A fast detour: SPIR-V

Vulkan/SPIR-V does a lot the identical because the above, actually most drivers can’t assume SPIR-V is optimized in any respect – although some do, and this varies by cell/desktop GPUs – and have extra work to carry out to get SPIR-V was a driver-compiled native binary.

Valve has Fossilize and maintains caches of every particular (GPU, driver model, and many others.) pairing together with the precise driver-compiled binary for a SPIR-V blob, to allow downloading ‘pre-cached shaders’ from Valve servers forward of taking part in video games for that reason: so that you just don’t spend all day ready to your laptop to go brrr compiling and optimizing SPIR-V shaders into precise native code your GPU understands.

In different phrases, DXIL is at all times post-optimization-passes LLVM bitcode, whereas SPIR-V can or can’t be an an optimized kind, and GPU producers write their drivers primarily based on what SPIR-V appears like within the wild – which can or is probably not a pre-optimized kind. SPIR-V is nearer to {hardware} than a textual shading language, however nonetheless very removed from native machine code a GPU understands.

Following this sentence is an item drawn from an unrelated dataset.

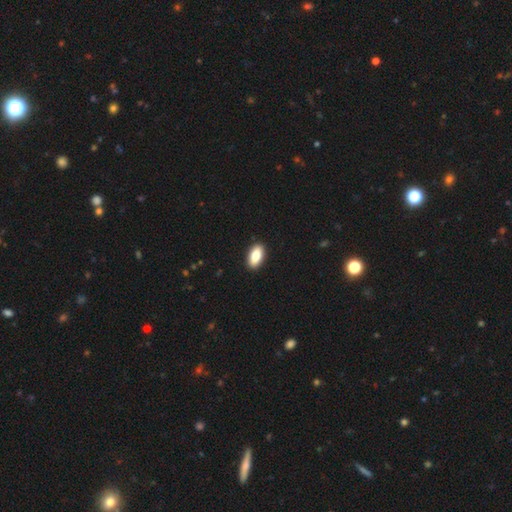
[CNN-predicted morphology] The model was most divided on "smooth or featured": smooth: 83%, featured or disk: 11%, star or artifact: 7%. More confident: how rounded — in between (92%); merging — none (91%).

Solely Apple’s Metallic graphics API helps compiling on to the precise goal {hardware}’s native binary format (due to that iron fist they maintain over their {hardware}, I assume.)

To make use of dxcompiler.dll or not?

Since WGSL->HLSL->DXIL is occurring at runtime, WebGPU runtimes are confronted with a problem: will we use the brand new DXC HLSL compiler, or the previous, formally deprecated FXC compiler which has worse efficiency and codegen high quality? On the floor, this hardly feels like a tough alternative!

Nonetheless, regardless of this, many indie devs and recreation engines select to make use of FXC by default. Bevy game engine’s documentation places it very well:

The Fxc compiler (default) is previous, gradual and unmaintained. Nonetheless, it doesn’t require any further .dlls to be shipped with the applying.

The Dxc compiler is new, quick and maintained. Nonetheless, it requires each dxcompiler.dll and dxil.dll to be shipped with the applying. These information may be downloaded from https://github.com/microsoft/DirectXShaderCompiler/releases.

Because of this, a lot software program defaults to the previous, gradual and unmaintained compiler. And it’s not simply Bevy: wgpu Rust customers, Daybreak WebGPU customers, and many others. are all confronted with this similar query. It’s seemingly one of many causes WebGPU doesn’t help Shader Mannequin 6.0+ performance as we speak – utilizing the DXC compiler is just not so nice: it’s in any case a big, clunky Microsoft fork of a C++ codebase from practically a decade in the past!

Properly, why not simply statically hyperlink towards it?

You possibly can’t.

Firstly, there’s the difficulty that Microsoft’s fork of LLVM doesn’t support statically linking. On the floor, this seems simply to be resulting from some cmake information assuming SHARED as an alternative of STATIC when creating libraries, however when you dig into it – as I did – you’ll quickly discover it’s a lot extra concerned than that.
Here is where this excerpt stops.